■ **WHAT YOU WILL DO**:
Where a line in the listing contains the string "META", copy that line out.

───

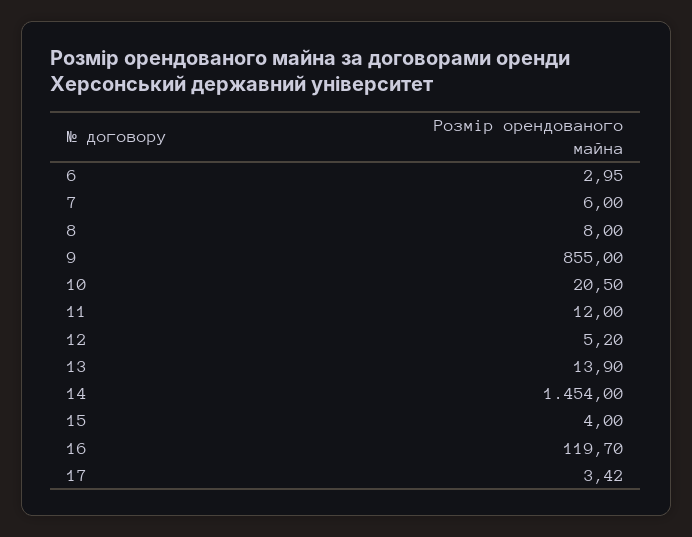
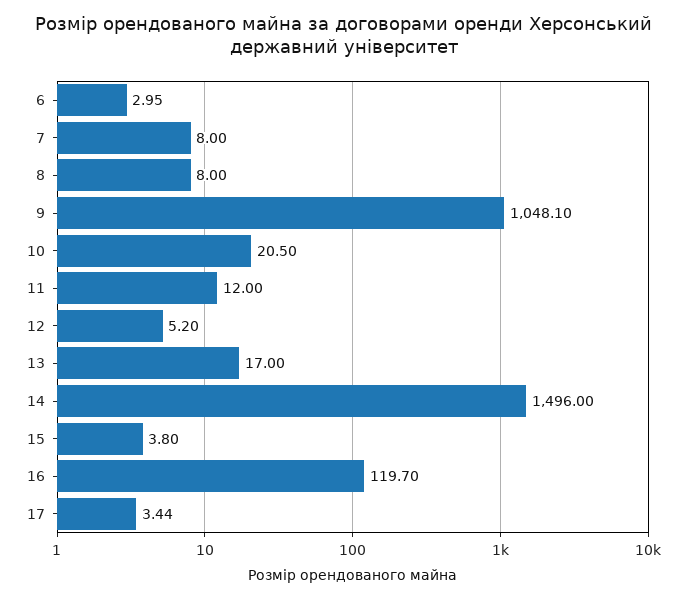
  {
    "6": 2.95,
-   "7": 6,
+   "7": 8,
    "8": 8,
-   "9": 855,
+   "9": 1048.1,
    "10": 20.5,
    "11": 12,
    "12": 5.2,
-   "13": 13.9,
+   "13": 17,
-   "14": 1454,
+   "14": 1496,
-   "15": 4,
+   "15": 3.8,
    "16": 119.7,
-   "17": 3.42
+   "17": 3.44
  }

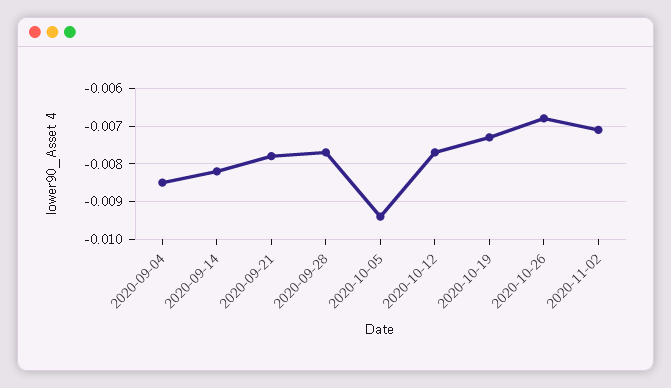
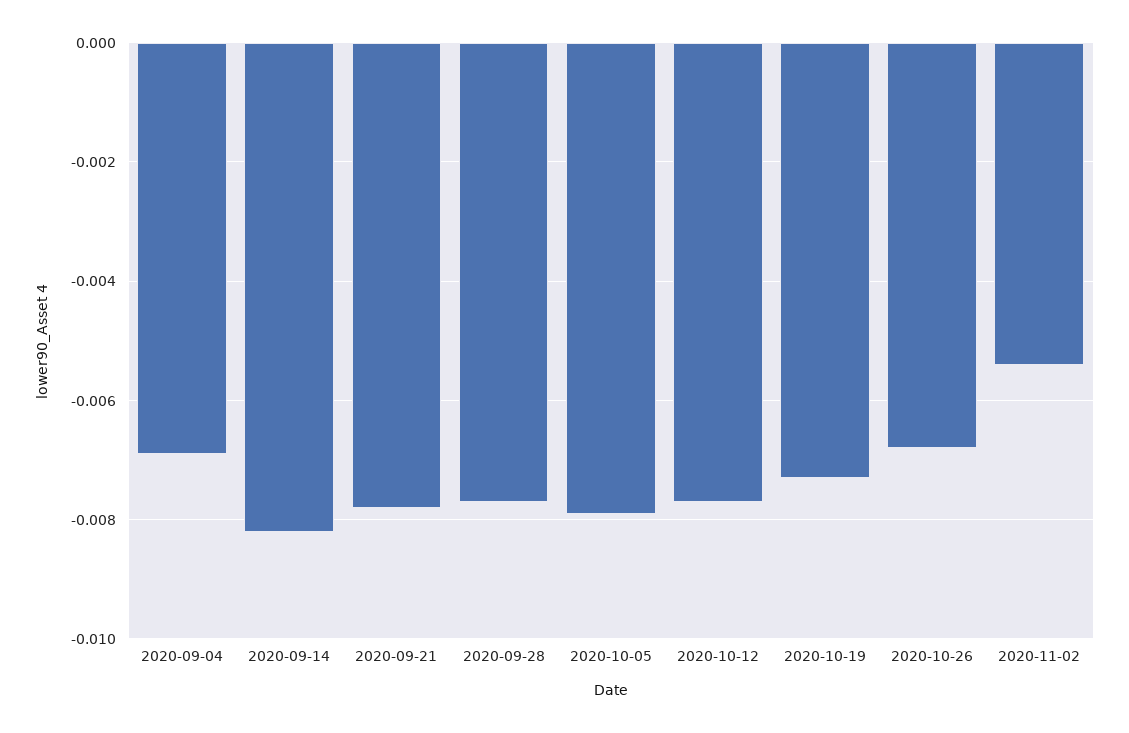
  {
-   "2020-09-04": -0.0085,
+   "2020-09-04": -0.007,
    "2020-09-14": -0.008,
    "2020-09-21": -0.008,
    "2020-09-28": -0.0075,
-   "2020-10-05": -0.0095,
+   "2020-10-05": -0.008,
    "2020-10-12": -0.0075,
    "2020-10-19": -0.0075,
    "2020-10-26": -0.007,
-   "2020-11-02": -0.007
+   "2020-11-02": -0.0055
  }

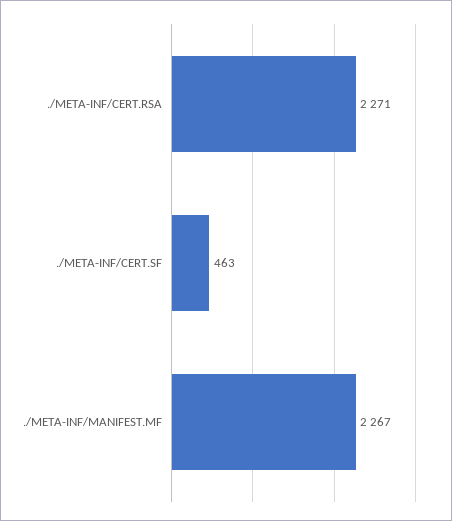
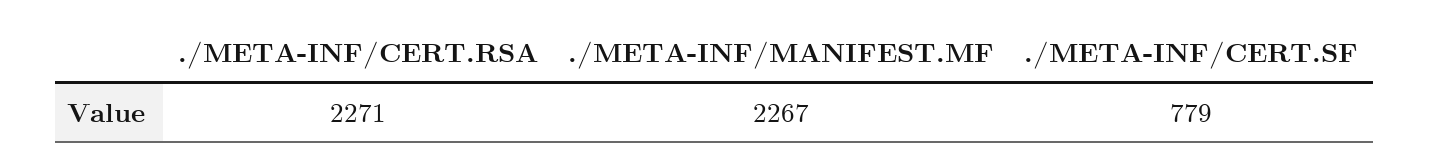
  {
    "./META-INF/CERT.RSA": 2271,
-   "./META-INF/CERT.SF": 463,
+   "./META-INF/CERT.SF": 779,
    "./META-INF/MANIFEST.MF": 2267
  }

───

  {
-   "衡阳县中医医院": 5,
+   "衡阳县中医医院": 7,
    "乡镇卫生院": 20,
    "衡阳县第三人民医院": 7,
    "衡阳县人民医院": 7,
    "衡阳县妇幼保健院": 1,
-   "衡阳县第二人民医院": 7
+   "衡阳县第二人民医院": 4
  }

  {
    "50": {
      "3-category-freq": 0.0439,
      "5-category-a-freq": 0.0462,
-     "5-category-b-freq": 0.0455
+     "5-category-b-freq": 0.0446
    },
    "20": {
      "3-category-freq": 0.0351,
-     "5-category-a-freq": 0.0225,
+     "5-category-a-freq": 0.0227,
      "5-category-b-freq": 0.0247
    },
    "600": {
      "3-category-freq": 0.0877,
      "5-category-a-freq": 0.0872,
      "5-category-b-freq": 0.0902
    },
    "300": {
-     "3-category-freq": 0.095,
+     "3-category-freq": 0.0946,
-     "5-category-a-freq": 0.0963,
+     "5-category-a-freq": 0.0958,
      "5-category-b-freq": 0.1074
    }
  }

───

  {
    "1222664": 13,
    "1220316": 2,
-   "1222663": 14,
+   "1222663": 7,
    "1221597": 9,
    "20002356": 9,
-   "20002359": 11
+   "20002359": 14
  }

───

■ **ANSWER TO THE PROBLEM**:
    "./META-INF/CERT.RSA": 2271,
-   "./META-INF/CERT.SF": 463,
+   "./META-INF/CERT.SF": 779,
    "./META-INF/MANIFEST.MF": 2267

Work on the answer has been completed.